WORK REQUEST:
Quote, exactly, the line holding "21: (519, 151, 12.22)" and all lines after it to the end of the records below. Exclude pictures.

(Records drawn from a dataset)
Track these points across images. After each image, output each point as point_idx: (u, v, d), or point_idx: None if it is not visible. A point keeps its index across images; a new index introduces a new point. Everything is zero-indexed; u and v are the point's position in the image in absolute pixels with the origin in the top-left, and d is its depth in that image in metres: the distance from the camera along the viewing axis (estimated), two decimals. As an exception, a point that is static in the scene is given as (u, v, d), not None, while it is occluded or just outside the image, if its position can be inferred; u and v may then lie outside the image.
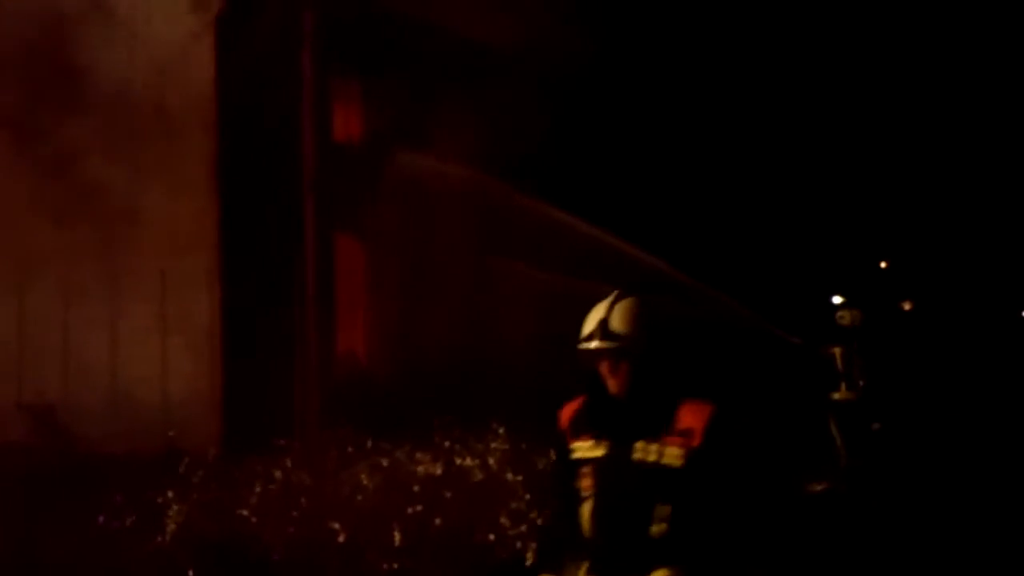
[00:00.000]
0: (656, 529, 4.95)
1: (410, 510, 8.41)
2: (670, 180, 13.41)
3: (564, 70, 11.97)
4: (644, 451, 5.01)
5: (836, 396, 10.34)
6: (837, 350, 10.46)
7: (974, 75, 15.85)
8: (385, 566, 8.34)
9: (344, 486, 8.68)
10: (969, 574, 8.03)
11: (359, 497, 8.57)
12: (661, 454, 5.00)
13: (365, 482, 8.68)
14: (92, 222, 10.23)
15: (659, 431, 5.02)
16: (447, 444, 8.87)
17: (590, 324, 5.19)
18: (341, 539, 8.43)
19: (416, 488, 8.53)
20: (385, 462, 8.73)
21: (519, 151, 12.22)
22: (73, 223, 10.22)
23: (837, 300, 11.06)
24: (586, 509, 5.07)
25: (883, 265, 17.46)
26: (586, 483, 5.08)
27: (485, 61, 12.25)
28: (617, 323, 5.15)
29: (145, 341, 10.29)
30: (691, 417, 5.07)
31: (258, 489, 8.69)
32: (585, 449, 5.14)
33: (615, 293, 5.32)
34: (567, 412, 5.27)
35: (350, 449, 8.98)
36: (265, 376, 10.44)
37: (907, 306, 16.41)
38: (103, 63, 10.35)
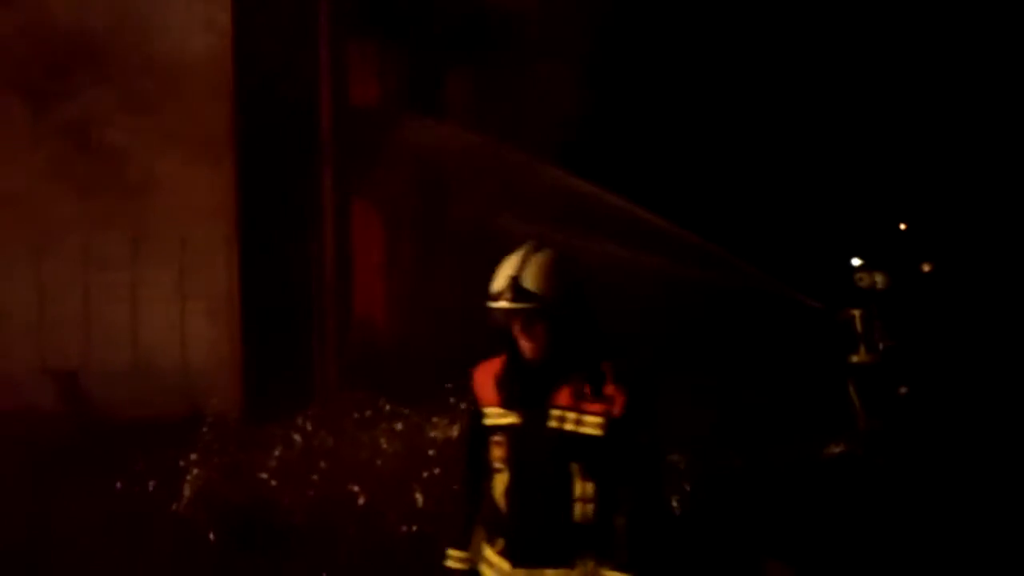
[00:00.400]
0: (579, 512, 4.42)
1: (427, 473, 8.45)
2: (688, 143, 13.37)
3: (586, 36, 11.93)
4: (560, 419, 4.47)
5: (855, 359, 10.33)
6: (856, 312, 10.43)
7: (996, 38, 15.71)
8: (404, 529, 8.38)
9: (363, 449, 8.72)
10: (986, 542, 8.02)
11: (378, 461, 8.61)
12: (579, 422, 4.46)
13: (384, 445, 8.71)
14: (112, 190, 10.29)
15: (578, 398, 4.47)
16: (462, 407, 8.90)
17: (500, 280, 4.61)
18: (360, 502, 8.48)
19: (432, 452, 8.57)
20: (401, 425, 8.77)
21: (539, 118, 12.22)
22: (93, 191, 10.29)
23: (856, 262, 11.01)
24: (499, 482, 4.55)
25: (902, 227, 17.38)
26: (498, 453, 4.54)
27: (503, 26, 12.20)
28: (530, 280, 4.56)
29: (165, 307, 10.35)
30: (613, 383, 4.51)
31: (277, 453, 8.73)
32: (497, 416, 4.59)
33: (527, 245, 4.73)
34: (481, 373, 4.74)
35: (368, 413, 9.01)
36: (284, 341, 10.50)
37: (927, 268, 16.33)
38: (121, 31, 10.37)
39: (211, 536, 8.55)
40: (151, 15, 10.51)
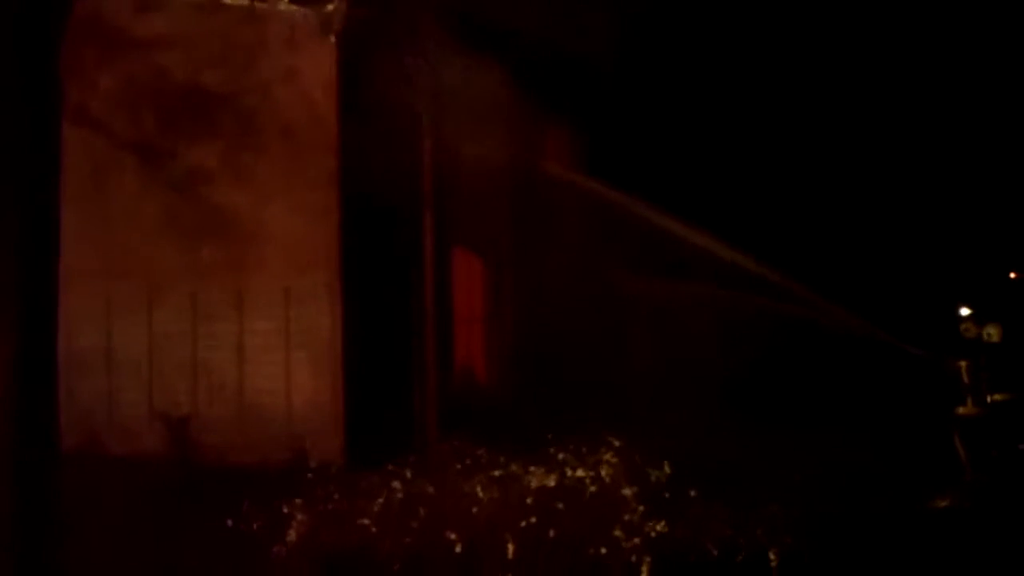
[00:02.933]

OUTPUT FOR THIS TASK:
21: (519, 151, 12.22)
22: (73, 223, 10.22)
23: (837, 300, 11.06)
24: (586, 509, 5.07)
25: (883, 265, 17.46)
26: (586, 483, 5.08)
27: (485, 61, 12.25)
28: (617, 323, 5.15)
29: (145, 341, 10.29)
30: (691, 417, 5.07)
31: (258, 489, 8.69)
32: (585, 449, 5.14)
33: (615, 293, 5.32)
34: (567, 412, 5.27)
35: (350, 449, 8.98)
36: (265, 376, 10.44)
37: (907, 306, 16.41)
38: (103, 63, 10.35)
[00:00.400]
0: (579, 512, 4.42)
1: (427, 473, 8.45)
2: (688, 143, 13.37)
3: (586, 36, 11.93)
4: (560, 419, 4.47)
5: (855, 359, 10.33)
6: (856, 312, 10.43)
7: (996, 38, 15.71)
8: (404, 529, 8.38)
9: (363, 449, 8.72)
10: (986, 542, 8.02)
11: (378, 461, 8.61)
12: (579, 422, 4.46)
13: (384, 445, 8.71)
14: (112, 190, 10.29)
15: (578, 398, 4.47)
16: (462, 407, 8.90)
17: (500, 280, 4.61)
18: (360, 502, 8.48)
19: (432, 452, 8.57)
20: (401, 425, 8.77)
21: (539, 118, 12.22)
22: (93, 191, 10.29)
23: (856, 262, 11.01)
24: (499, 482, 4.55)
25: (902, 227, 17.38)
26: (498, 453, 4.54)
27: (503, 26, 12.20)
28: (530, 280, 4.56)
29: (165, 307, 10.35)
30: (613, 383, 4.51)
31: (277, 453, 8.73)
32: (497, 416, 4.59)
33: (527, 245, 4.73)
34: (481, 373, 4.74)
35: (368, 413, 9.01)
36: (284, 341, 10.50)
37: (927, 268, 16.33)
38: (121, 31, 10.37)
39: (211, 536, 8.55)
40: (151, 15, 10.51)
[00:02.933]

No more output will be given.